J M Dubinsky et al. J Neurosci. 1991 Aug.

Abstract

Because hypoxic/ischemic neurodegeneration appears to be in part linked to glutamate neurotoxicity, we measured intracellular calcium (Ca2+i) levels in cultured hippocampal neurons during exposure to toxic doses of glutamate (GLU) and to an anoxic environment simulated by sodium cyanide (NaCN). Changes in Ca2+i produced by cyanide greatly exceeded those induced by GLU. The NaCN response was mimicked when oxidative metabolism was also disrupted by sodium azide, oligomycin, or dinitrophenol. Noncompetitive NMDA receptor antagonists and enzymatic GLU degradation abolished the GLU-induced Ca2+i increases and attenuated those produced by NaCN. Only NaCN-induced increases were blocked when dantrolene and ruthenium red were applied to prevent release from intracellular pools. All responses were reduced proportionally in the absence of added external calcium.
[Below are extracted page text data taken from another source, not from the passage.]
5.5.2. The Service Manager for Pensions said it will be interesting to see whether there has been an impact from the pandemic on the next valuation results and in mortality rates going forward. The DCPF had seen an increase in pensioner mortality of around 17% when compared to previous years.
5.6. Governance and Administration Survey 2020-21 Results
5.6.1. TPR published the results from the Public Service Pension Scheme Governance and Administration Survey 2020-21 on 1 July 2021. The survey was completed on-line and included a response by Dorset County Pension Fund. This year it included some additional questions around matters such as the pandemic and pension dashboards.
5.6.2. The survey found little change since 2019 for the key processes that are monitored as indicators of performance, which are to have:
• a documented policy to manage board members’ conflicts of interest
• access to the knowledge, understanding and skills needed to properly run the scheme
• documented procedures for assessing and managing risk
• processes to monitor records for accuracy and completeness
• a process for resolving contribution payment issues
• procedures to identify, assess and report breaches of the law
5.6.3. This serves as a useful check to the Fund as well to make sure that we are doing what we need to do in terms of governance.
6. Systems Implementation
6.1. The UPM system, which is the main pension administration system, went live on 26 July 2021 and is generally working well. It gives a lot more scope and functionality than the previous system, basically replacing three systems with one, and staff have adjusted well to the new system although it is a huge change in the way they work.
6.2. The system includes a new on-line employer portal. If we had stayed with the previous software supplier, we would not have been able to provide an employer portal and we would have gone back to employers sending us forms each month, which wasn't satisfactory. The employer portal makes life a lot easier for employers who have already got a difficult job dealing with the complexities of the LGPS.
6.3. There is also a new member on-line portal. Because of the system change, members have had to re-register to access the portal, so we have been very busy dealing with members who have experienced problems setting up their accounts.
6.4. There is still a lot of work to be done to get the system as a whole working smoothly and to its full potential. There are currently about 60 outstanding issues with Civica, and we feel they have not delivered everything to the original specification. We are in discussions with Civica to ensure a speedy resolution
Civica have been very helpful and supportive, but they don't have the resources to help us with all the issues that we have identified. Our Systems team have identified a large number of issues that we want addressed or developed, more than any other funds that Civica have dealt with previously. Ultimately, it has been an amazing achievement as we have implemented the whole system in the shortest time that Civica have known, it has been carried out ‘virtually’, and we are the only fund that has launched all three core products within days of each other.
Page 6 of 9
These results suggest that extracellular GLU accumulation and subsequent activation of GLU receptors were involved in the NaCN response. During such metabolic compromise, however, GLU-induced elevations of Ca2+i were enormously amplified. In parallel toxicity studies, NaCN was not neurotoxic despite the large elevations in Ca2+i, indicating that a general elevation in cytoplasmic calcium does not necessarily predict neurodegeneration.